YOUR OBJECTIVE: Range to reproduce from the entries below: the line with "G01X0024260Y0001500D03*", the line with "G01X0013260Y0001500D03*", and every line in between. Give them exactly and give nothing else.

--- DATASET RECORDS ---

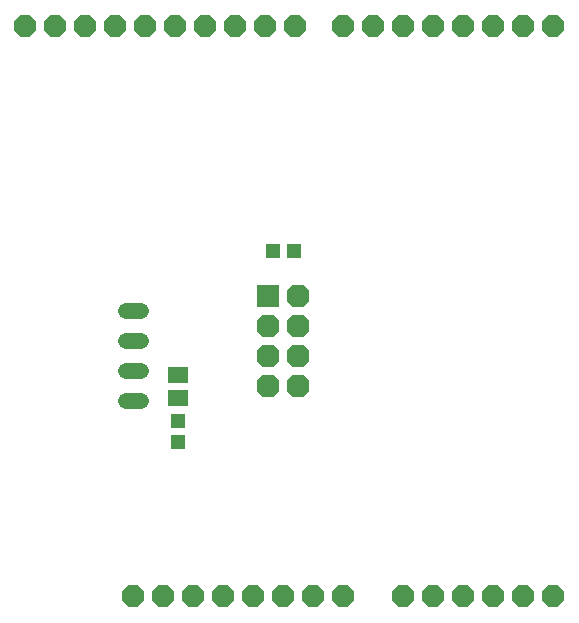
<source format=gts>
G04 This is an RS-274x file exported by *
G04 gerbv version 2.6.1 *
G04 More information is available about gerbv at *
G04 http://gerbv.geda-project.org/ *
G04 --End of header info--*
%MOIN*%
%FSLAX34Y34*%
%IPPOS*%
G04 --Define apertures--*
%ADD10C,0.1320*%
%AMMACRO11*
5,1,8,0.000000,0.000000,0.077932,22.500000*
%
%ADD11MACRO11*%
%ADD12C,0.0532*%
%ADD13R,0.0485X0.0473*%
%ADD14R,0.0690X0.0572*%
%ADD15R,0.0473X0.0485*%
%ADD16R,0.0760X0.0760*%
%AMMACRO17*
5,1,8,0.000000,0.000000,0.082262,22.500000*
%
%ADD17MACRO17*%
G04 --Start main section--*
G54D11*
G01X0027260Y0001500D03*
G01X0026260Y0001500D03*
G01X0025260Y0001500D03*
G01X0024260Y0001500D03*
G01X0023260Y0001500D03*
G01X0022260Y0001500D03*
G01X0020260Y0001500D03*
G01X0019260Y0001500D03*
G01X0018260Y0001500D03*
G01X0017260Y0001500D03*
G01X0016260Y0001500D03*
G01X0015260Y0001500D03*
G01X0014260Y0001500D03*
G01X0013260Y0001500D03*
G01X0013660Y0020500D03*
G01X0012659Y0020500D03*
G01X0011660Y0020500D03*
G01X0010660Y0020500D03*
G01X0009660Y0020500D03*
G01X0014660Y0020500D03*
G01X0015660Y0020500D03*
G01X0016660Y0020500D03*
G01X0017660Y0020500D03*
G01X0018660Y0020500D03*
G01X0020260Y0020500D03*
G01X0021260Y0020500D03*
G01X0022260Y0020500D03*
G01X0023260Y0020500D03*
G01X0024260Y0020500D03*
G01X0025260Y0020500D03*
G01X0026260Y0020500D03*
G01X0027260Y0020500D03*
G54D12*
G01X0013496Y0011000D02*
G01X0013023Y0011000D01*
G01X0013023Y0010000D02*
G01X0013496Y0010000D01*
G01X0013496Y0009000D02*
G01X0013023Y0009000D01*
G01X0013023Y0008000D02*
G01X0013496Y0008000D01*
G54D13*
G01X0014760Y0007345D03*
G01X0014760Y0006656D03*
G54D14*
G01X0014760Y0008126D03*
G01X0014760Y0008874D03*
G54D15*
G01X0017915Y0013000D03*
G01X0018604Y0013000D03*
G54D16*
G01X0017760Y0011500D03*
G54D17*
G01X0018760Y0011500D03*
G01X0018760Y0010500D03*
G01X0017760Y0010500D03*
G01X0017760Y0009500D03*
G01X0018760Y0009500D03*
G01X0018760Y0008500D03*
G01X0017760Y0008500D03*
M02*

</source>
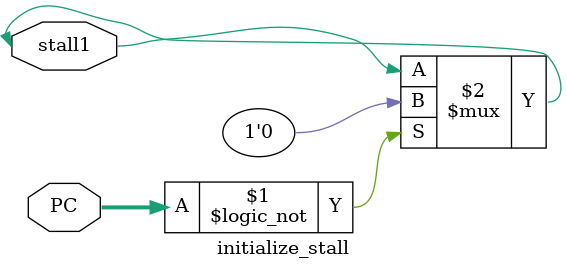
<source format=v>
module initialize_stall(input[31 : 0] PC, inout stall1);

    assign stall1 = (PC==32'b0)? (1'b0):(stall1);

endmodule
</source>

---

EXPECTED OUTPUT:
G01X0024260Y0001500D03*
G01X0023260Y0001500D03*
G01X0022260Y0001500D03*
G01X0020260Y0001500D03*
G01X0019260Y0001500D03*
G01X0018260Y0001500D03*
G01X0017260Y0001500D03*
G01X0016260Y0001500D03*
G01X0015260Y0001500D03*
G01X0014260Y0001500D03*
G01X0013260Y0001500D03*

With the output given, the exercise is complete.